Комбайн — своего кормильца — как только не называют: балалайка, железяка, трактор, ойня.

Когда все идет нормально — не рвется цепь, не падает порода, не стоят ленты, поверхностные службы приходят в возбуждение — кажется, сегодня лава даст добычь! Беспрестанно звонит диспетчер и спрашивает, где комбайн (в смысле — на какой отметке). Обычно диспетчерами работают пенсионеры, что полжизни провели под землей. Но иногда сажают тёть, которые знают о шахте понаслышке. Работяги любят издеваться над ними. Звонит такая тётя под лаву:

— Почему встали? Где комбайн?

— На уклон выехал, воды попить.

Та, нимало не сомневаясь, передает эту информацию директору. Дескать, в такой–то лаве комбайн выехал на уклон попить воды. Можно представить, что она слышит в ответ.

28 июля

Курили с мужиками на пульту. Из лавы вылез один из горбатых и стал отчитывать нас за это.

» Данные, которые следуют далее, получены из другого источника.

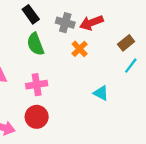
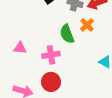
green semicircle: (35, 44) -> (67, 34), moved

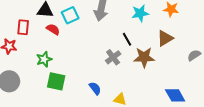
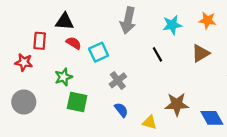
cyan square: (70, 15) -> (99, 52), moved
gray cross: (113, 57) -> (118, 80), moved
brown star: (144, 57) -> (177, 104), moved

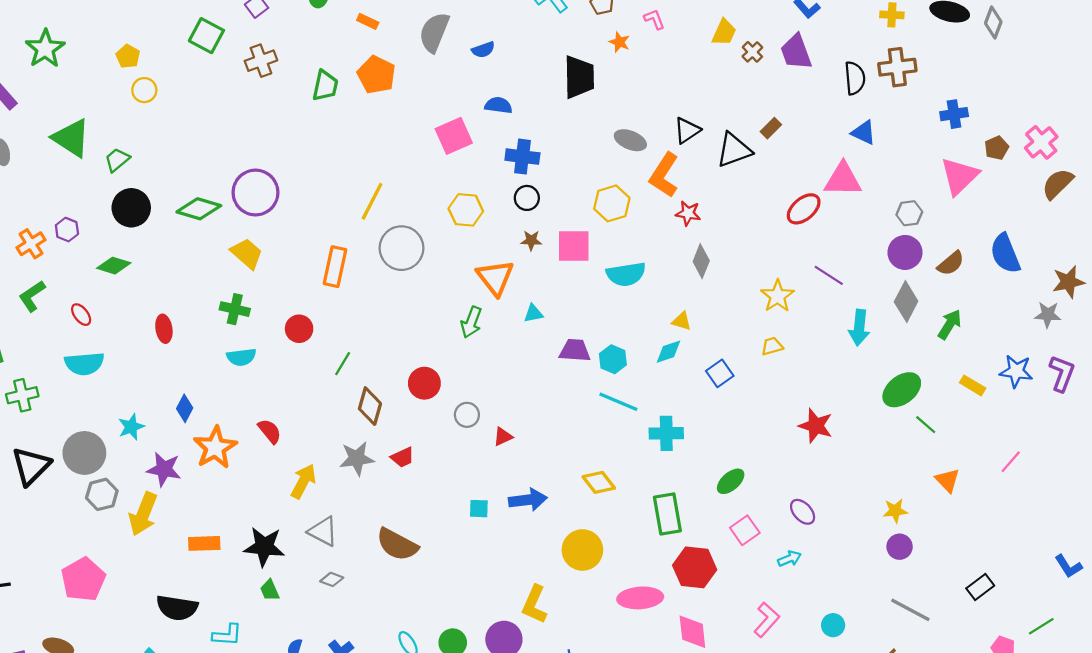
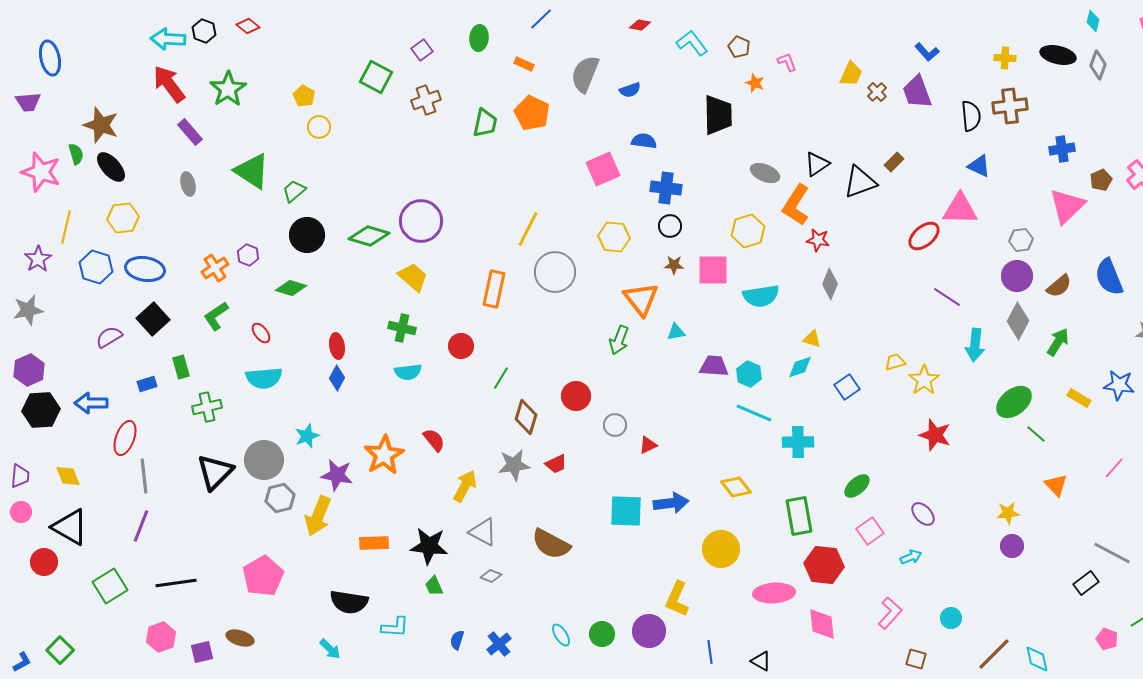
yellow star: (777, 296) -> (924, 380), moved
blue diamond: (185, 408) -> (337, 378), moved
cyan square: (479, 509) -> (626, 511), size x1.8
gray line: (910, 610) -> (1112, 553), moved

— Да ладно, успокойся. Чего ты завелся?

— Я видел, как горит метан, и не хочу увидеть, как он взрывается.

Шахта у нас не газовая, как горит метан я никогда не видел. Коллеги тут же рассказали, как на других шахтах работяги мечутся по лаве, сбивают фуфайками языки пламени.

2 августа

Как–то на бутыльке, захмелев от первого же стакана, я бахвалился — меня, дескать, лопатой не заебешь. Оказалось, что очень даже заебешь, сегодня со мной это проделали. Выехал из шахты чернее комбайнера. Коллеги советуют переходить в лаву, там легче. А пересып, мол, это самое гиблое место. Так и есть.

ГРОЗов много, они коллектив, сила (хотя бы в лаве), а я один, слаб и мелок. Мои проблемы — лента сходит, товар просыпается — это мелочь. Давай добычь! качай! и нет у меня права голоса. Скорей бы в отпуск. Уехать и забыть эту шахту.

3 августа

Сегодня залез в лаву. Коллеги обрадовались, наперебой принялись учить меня задвигать конвейер, чистить окопы, проводить посадку, крепить. Тесно там у них. Не знаю, смогу ли привыкнуть. Зато как гордо звучит — работаю в лаве, уголёк рубаю.

Подсвинок опять завел свою бодягу про бутылек. Мужики рассмеялись ему в лицо. Звеньевой посоветовал ходить на поминки: помимо водки там дают пирожок и компот — тройная выгода.

Завтра последний день. По традиции отпускник в последний день в шахту не идет, его отмечают. Отметят ли меня? Это зависит от Подсвинка, а ему нужен бутылек.

4 августа

Звено меня отпустило. Обсуждения не было — традиция такая. Да и не самый плохой я парень, врагов не нажил, отношения в коллективе ровные.

Вечером сидел дома и слегка стыдился — вот, я здесь, а они там, кто–то орудует моей лопатой, чистит мой пересып. Если забыть мелкие обиды, оставить личную говнистость каждого, то оказываются они неплохими мужиками. Обидное слово «быдло» можно заменить политически грамотным «пролетарии» или нейтральным «рабочие». А проще и точнее сказать «шахтеры».